Despite billions of dollars spent on the most extensive intelligence network in the world and much diplomatic activity, presidents from Eisenhower to George W. Bush have often found themselves baffled by events in the Middle East. During the last 60 years there has not been a consistent U.S. policy for the region; instead, each new president set out to pursue his own approach. As Patrick Tyler demonstrates in his sweeping and compelling history, A World of Trouble: The White House and the Middle East—From the Cold War to the War on Terror, this has only made the situation worse. Although there were some successes, such as the Camp David Accords under President Carter in 1978, invariably the efforts usually ended in disappointment and the U.S. has often found itself responding to events rather than initiating them.
Tyler covered the Middle East and other parts of the globe for the Washington Post and the New York Times and is the author of A Great Wall: Six Presidents and China and Running Critical: The Silent War, Rickover, and General Dynamics. His latest book is the result of exceptional research, including memoirs, oral histories, recently declassified government records and his own interviews with important figures. His narrative demonstrates the crucial roles played by individuals, the importance of timing and the influences of domestic politics and specific groups of constituents on decision-makers. Tyler presents the region as perceived by those who live there as well as those here in the U.S., offering enough information to challenge the biases, prejudices and preconceptions of many readers.
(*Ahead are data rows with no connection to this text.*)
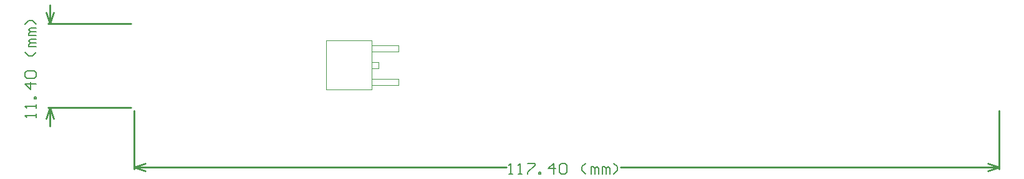
<source format=gm1>
%FSTAX23Y23*%
%MOIN*%
%SFA1B1*%

%IPPOS*%
%ADD25C,0.005984*%
%ADD26C,0.010000*%
%ADD38C,0.000000*%
%LNairdrums3-1*%
%LPD*%
G54D25*
X04056Y02694D02*
X04076D01*
X04066*
Y02753*
X04056Y02743*
X04106Y02694D02*
X04126D01*
X04116*
Y02753*
X04106Y02743*
X04156Y02753D02*
X04196D01*
Y02743*
X04156Y02704*
Y02694*
X04216D02*
Y02704D01*
X04226*
Y02694*
X04216*
X04296D02*
Y02753D01*
X04266Y02724*
X04306*
X04326Y02743D02*
X04336Y02753D01*
X04356*
X04366Y02743*
Y02704*
X04356Y02694*
X04336*
X04326Y02704*
Y02743*
X04466Y02694D02*
X04446Y02714D01*
Y02734*
X04466Y02753*
X04496Y02694D02*
Y02734D01*
X04506*
X04516Y02724*
Y02694*
Y02724*
X04526Y02734*
X04536Y02724*
Y02694*
X04556D02*
Y02734D01*
X04566*
X04576Y02724*
Y02694*
Y02724*
X04586Y02734*
X04596Y02724*
Y02694*
X04616D02*
X04636Y02714D01*
Y02734*
X04616Y02753*
X01528Y02999D02*
Y03019D01*
Y03009*
X01468*
X01478Y02999*
X01528Y03049D02*
Y03069D01*
Y03059*
X01468*
X01478Y03049*
X01528Y03099D02*
X01518D01*
Y03109*
X01528*
Y03099*
Y03179D02*
X01468D01*
X01498Y03149*
Y03189*
X01478Y03209D02*
X01468Y03219D01*
Y03239*
X01478Y03249*
X01518*
X01528Y03239*
Y03219*
X01518Y03209*
X01478*
X01528Y03349D02*
X01508Y03329D01*
X01488*
X01468Y03349*
X01528Y03379D02*
X01488D01*
Y03389*
X01498Y03399*
X01528*
X01498*
X01488Y03409*
X01498Y03419*
X01528*
Y03439D02*
X01488D01*
Y03449*
X01498Y03459*
X01528*
X01498*
X01488Y03469*
X01498Y03479*
X01528*
Y03499D02*
X01508Y03519D01*
X01488*
X01468Y03499*
G54D26*
X06673Y0272D02*
Y03035D01*
X02051Y0272D02*
Y03035D01*
X04652Y0273D02*
X06673D01*
X02051D02*
X0404D01*
X06613Y0275D02*
X06673Y0273D01*
X06613Y0271D02*
X06673Y0273D01*
X02051D02*
X02111Y0271D01*
X02051Y0273D02*
X02111Y0275D01*
X0159Y035D02*
X02035D01*
X0159Y03051D02*
X02035D01*
X016Y02951D02*
Y03051D01*
Y035D02*
Y036D01*
X0158Y02991D02*
X016Y03051D01*
X0162Y02991*
X016Y035D02*
X0162Y0356D01*
X0158D02*
X016Y035D01*
G54D38*
X03077Y03147D02*
X03322D01*
X03077D02*
Y03412D01*
X03322*
Y03147D02*
Y03412D01*
Y03296D02*
X03359D01*
Y03263D02*
Y03296D01*
X03322Y03263D02*
X03359D01*
X03322Y03386D02*
X03465D01*
Y03353D02*
Y03386D01*
X03322Y03353D02*
X03465D01*
X03322D02*
Y03386D01*
Y03206D02*
X03465D01*
Y03173D02*
Y03206D01*
X03322Y03173D02*
X03465D01*
X03322D02*
Y03206D01*
M02*
</source>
The author devotes much attention to the Israeli-Arab dispute and writes that nothing in the region would be the same after the Six-Day War in 1967, which led to periodic outbreaks of war and much conflict in the years to come. Tyler considers that war a failure of American diplomacy. The Arabs hoped President Johnson would support the return of the territory captured by Israel, as President Eisenhower had done a decade earlier. But Johnson was deeply occupied with the Vietnam War and could not devote time to the complexities of the Middle East. It was during the term of his successor, Richard Nixon, that the U.S. strongly committed itself to arming Israel and Iran.
Jimmy Carter was the first American president emphatically committed to finding a comprehensive settlement to the Arab-Israeli dispute; no other president got into the details of peacemaking and showed that compromise and peace were possible. It was also during the Carter years that Saudi Arabia’s Prince Bandar began to work closely with the White House. Though Prince Bandar is not immune to controversy, his was one of the longest and closest connections by a foreign envoy in U.S. history.
Tyler also discusses the pledge made by Henry Kissinger that American negotiating initiatives with Israel and the Palestinians had to be vetted first by the Israeli side. According to Tyler, Presidents Carter, Reagan and G.W. Bush ignored the pledge when it interfered with U.S. interests.
A World of Trouble gives us the big picture of key events in the Middle East for roughly the last six decades. This book is hard to put down and is an excellent and extremely readable guide to how we got into the present situation in this troubled region.
Roger Bishop is a retired Nashville bookseller and a frequent contributor to BookPage.